-- Dataset follows --
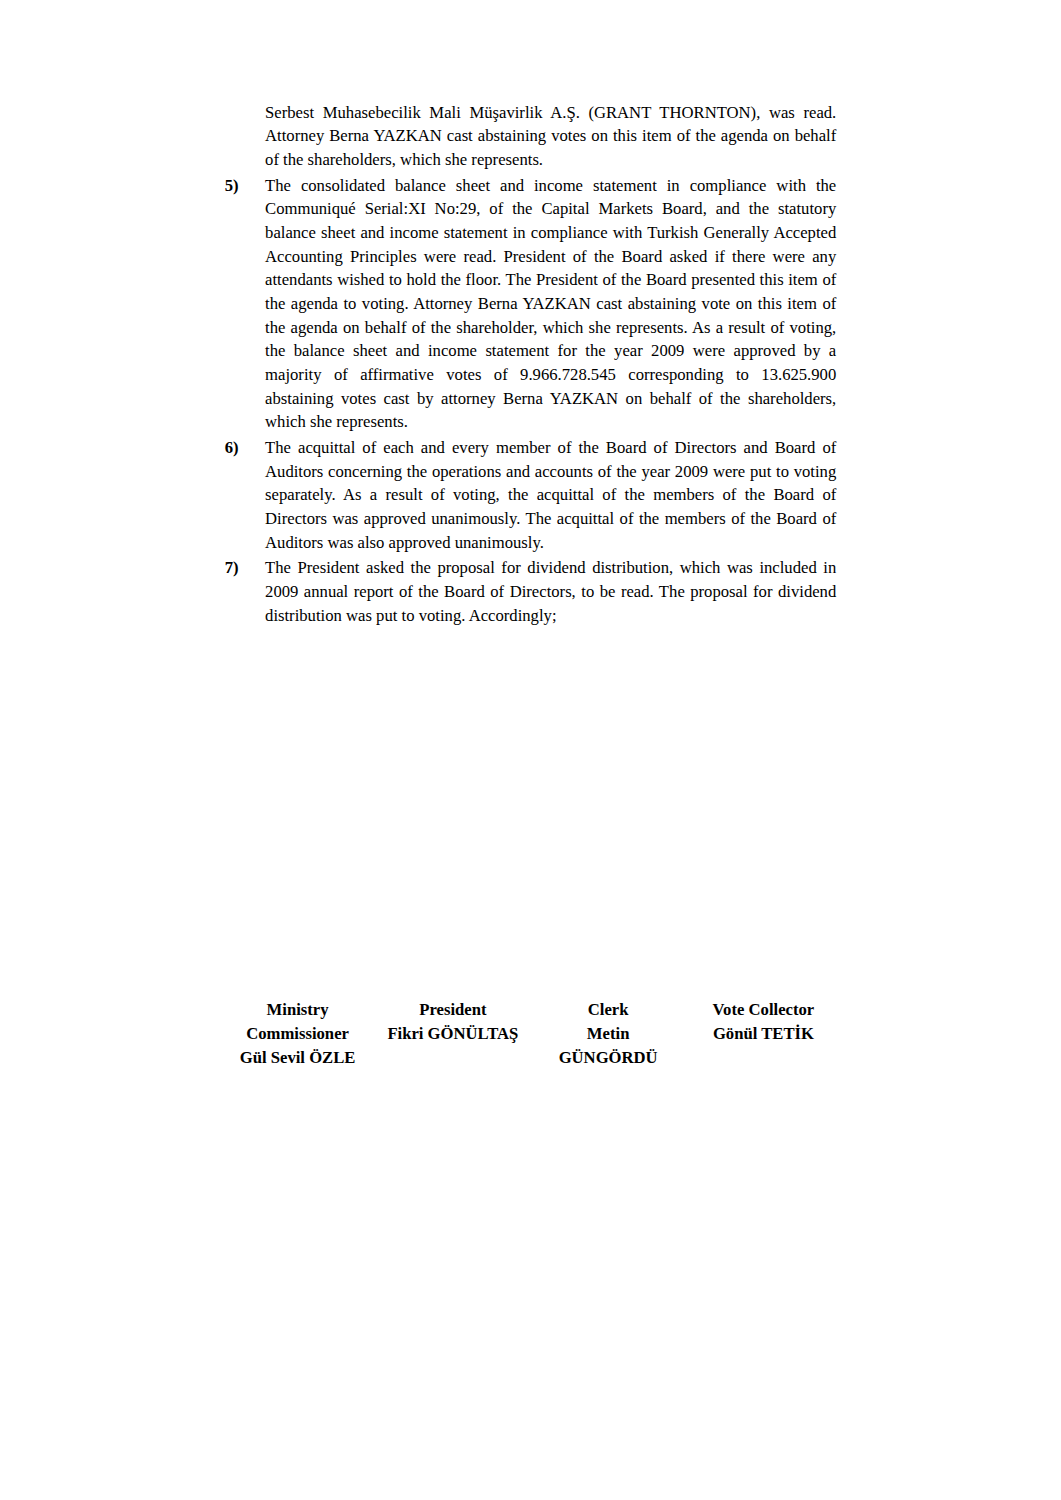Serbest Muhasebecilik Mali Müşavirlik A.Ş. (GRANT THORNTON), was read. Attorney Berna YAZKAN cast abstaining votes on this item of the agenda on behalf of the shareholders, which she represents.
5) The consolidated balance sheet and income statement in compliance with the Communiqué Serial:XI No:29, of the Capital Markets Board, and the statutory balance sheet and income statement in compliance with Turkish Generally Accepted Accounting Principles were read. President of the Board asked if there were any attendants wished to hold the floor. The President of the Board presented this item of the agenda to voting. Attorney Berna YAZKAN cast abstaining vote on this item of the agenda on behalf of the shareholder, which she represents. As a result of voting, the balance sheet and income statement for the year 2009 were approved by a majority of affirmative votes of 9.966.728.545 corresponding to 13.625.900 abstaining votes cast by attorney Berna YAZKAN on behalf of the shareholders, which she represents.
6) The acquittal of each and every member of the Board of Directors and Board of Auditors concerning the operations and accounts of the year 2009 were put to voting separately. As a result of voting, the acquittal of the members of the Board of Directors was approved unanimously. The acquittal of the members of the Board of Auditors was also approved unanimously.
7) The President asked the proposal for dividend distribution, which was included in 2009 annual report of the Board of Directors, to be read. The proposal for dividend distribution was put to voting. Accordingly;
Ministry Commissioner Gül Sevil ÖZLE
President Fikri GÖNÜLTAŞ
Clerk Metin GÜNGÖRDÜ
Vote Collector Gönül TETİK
-- Dataset concluded --
Work request:
The answer must be the lines from the one containing "President Fikri GÖNÜLTAŞ" through the last line of the records, written out exactly; please include nothing more.

Response to this task:
President Fikri GÖNÜLTAŞ
Clerk Metin GÜNGÖRDÜ
Vote Collector Gönül TETİK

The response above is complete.